Histories of Postwar Architecture (Aug 2021)
Constructing a Constellation of Architecture Criticism in 1980s China: Zeng Zhaofen and a Tale of Two Journals
Abstract
In 1980, Zeng Zhaofen, an academic at Tsinghua University, co-founded World Architecture, a journal devoted to introducing global architecture to China. While steering the journal’s operations by editing articles and organizing academic activities during his editorship (1980–1995), Zeng seldom published architecture criticism in his own periodical, but rather did so in the journal’s local rival, The Architect. His writings, with their strongly committed political and operative tendencies, became one of the leading voices advocating for abstract modernism in 1980s China. This paper draws on Walter Benjamin’s notion of the constellation, using Zeng’s critical activities as a vehicle to examine the conditions of possibility for journal culture and architecture criticism.

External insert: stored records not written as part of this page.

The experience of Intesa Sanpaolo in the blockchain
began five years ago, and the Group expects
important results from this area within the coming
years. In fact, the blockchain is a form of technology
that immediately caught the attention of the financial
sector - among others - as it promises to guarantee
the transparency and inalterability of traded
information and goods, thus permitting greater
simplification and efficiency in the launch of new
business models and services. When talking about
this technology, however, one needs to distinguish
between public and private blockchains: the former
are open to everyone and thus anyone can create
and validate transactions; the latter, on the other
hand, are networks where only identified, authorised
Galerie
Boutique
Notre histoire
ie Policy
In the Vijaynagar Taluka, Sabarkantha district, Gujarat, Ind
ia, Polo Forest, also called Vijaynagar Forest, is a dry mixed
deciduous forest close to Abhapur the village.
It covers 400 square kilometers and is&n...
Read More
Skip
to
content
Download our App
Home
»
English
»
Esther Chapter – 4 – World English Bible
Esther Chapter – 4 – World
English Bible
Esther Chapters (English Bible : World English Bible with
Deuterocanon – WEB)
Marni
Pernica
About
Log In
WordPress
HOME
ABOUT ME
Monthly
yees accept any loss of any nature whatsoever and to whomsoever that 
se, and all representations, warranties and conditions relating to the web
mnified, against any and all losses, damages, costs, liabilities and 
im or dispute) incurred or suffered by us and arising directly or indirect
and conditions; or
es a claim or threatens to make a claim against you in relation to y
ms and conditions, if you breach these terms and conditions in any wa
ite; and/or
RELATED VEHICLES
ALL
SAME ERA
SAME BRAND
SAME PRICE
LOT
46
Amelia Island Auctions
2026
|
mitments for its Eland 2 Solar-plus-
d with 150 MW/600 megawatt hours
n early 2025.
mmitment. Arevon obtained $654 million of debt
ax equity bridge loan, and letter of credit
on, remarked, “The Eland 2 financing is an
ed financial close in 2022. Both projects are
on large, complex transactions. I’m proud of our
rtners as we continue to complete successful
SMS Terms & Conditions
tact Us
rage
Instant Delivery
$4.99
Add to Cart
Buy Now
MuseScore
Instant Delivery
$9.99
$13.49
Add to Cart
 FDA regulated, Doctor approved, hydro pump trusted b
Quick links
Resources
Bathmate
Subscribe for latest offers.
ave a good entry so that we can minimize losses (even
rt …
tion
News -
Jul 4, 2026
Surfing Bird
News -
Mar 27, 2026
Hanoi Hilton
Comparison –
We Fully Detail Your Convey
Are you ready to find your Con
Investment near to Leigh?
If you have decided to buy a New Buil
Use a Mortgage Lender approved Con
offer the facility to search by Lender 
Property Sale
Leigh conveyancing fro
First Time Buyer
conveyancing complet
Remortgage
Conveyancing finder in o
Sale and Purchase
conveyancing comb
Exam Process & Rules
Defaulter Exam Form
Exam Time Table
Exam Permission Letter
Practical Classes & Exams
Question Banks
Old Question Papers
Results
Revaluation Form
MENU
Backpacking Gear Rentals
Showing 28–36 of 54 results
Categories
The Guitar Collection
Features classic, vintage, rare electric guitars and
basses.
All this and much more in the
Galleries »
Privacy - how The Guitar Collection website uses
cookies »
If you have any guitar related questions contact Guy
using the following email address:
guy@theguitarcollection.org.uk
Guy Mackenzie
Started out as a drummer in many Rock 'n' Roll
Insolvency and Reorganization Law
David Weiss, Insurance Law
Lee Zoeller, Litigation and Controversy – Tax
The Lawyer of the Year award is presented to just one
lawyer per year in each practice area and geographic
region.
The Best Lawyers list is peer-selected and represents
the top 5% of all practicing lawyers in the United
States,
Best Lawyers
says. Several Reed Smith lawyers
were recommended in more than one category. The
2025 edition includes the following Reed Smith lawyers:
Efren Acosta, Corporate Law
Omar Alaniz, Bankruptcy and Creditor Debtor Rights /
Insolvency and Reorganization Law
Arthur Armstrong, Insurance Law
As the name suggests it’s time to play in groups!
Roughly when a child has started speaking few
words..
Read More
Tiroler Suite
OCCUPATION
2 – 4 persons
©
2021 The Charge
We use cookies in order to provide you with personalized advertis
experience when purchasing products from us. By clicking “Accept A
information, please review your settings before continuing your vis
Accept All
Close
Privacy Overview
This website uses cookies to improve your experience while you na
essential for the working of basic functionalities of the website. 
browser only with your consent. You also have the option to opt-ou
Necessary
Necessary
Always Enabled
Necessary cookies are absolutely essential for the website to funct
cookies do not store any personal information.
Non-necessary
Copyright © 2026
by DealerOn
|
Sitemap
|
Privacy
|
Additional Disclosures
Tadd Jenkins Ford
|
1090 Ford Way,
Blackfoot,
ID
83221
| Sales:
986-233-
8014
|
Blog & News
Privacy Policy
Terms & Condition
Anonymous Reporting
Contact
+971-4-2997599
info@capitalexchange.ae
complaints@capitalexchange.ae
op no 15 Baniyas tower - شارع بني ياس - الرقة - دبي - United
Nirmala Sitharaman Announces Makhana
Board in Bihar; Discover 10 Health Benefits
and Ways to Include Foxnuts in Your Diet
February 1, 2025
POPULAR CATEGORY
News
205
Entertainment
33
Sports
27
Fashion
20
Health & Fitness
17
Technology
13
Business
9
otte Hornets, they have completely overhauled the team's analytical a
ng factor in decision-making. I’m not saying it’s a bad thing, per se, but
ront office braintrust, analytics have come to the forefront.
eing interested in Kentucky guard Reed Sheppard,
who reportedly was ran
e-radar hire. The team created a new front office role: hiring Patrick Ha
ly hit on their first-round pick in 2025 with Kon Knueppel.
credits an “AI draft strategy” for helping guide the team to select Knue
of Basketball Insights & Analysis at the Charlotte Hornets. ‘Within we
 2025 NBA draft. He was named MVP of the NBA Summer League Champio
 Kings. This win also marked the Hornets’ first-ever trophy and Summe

It argues that The Architect journal and Zeng’s published criticism maintained a shared character as a constellation through juxtaposing multiple texts, architects, projects, and ideas and presenting coherent positions within an underlying structuralized pattern—reconstructing the repressed discourse of modernism. The historical appearance of this intellectual constellation was dependent on a vibrant ecosystem of architecture criticism that reached its heyday in the 1980s, characterized by the dynamic and productive interactions between critics, editors, architects, and other stakeholders in a relaxed socio-political climate.